No problem here with amateurs winning money. The NFAA has been doing it for how long? As long as I can remember, but it sucks. Yeah, sucks. I mean the NFAA breaks down classes in flights. Here, you can place 5th in Championship flight and no money and someone you beat takes 6th place, but is paid money for being 1st in flight B. And not only this, but down the flights, say 5 flight people could still be paid money and here you are 5th in Championship flight and no money. It sucks.

For RASIB
ASA. Read the last before going off the deep end. I am a ASA member. We have our rules. Good, bad or indifferent we live with them. Still, I have never understood this constant gab of; "We can't let this guy dominate the class. The rule lets someone else come up and win." Sorry, I don't buy it. Take the ASA Hunter class, same as the NFAA BowHunter Free Style. What is wrong with a shooter dominating the Hunter class? I figure this way; "Hey, I'm top dog. You want to beat me put more into your practice, hire a coach or whatever." So this poor sap is forced to move up, buy new equipment and begin all over again. The Open A, B and C class divisions is a improvement over the NFAA flight system. Here, I can see one being moved up from C to B to A. But I can't see one required to go from Open A to Semi Pro or Pro. 
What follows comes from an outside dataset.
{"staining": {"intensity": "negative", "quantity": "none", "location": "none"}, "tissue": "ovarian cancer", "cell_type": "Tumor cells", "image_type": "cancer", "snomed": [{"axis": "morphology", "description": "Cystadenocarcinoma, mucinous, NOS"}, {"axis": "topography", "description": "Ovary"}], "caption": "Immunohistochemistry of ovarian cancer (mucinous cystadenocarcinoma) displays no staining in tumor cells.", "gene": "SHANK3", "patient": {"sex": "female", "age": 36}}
Now. The move up rule is not used at the state level, Qualifiers or State Championship. Only money won on the national circuit is used to move one up the ladder. I can sit in Open C and win every shoot and remain in Open C. As I understand, until the rule is amended no one in any class who remains at the state can be required to move up.


----------



## RASIB (Nov 30, 2006)

I also am a ASA member and usually the national level move up takes care of the state level classes. People are required to shoot at the state level what they shoot at the national level so it usually is not a problem. I don't know if what they propose at the state level for next year is going to go over so well with combining open A and semi-pro as well as known 45 and known 50. And don't worry, it takes a ton to push me off the deep end.


----------



## bclowman (Aug 2, 2009)

After reading Sonny's response on a different thread i can say that i agree with his point of view.


----------



## pseshooter300 (Oct 16, 2005)

Why is winning money a big deal to some people you boat to travel and pay for expenses


----------



## okarcher (Jul 21, 2002)

Not a problem at all. I prefer it that way and wouldn't travel 100's and 1000's of miles not to when I can shoot for a trophy or fun at local shoots.


----------



## carlosii (Feb 25, 2007)

mike, ken, and bruce are doing the heavy lifting on this, so i'll just show up and shoot when the spirit moves me. if they go off the deep end and mess up their organizations its their necks on the block. i have enough problems getting people involved to help put on our local shoots without having to worry about micro-managing asa, ibo, and nfaa...plus i gotta keep my wife happy.


----------



## bhtr3d (Feb 13, 2004)

Sonny....you do know as a state director you have the right to move someone up a class.


----------



## SonnyThomas (Sep 10, 2006)

bhtr3d said:


> Sonny....you do know as a state director you have the right to move someone up a class.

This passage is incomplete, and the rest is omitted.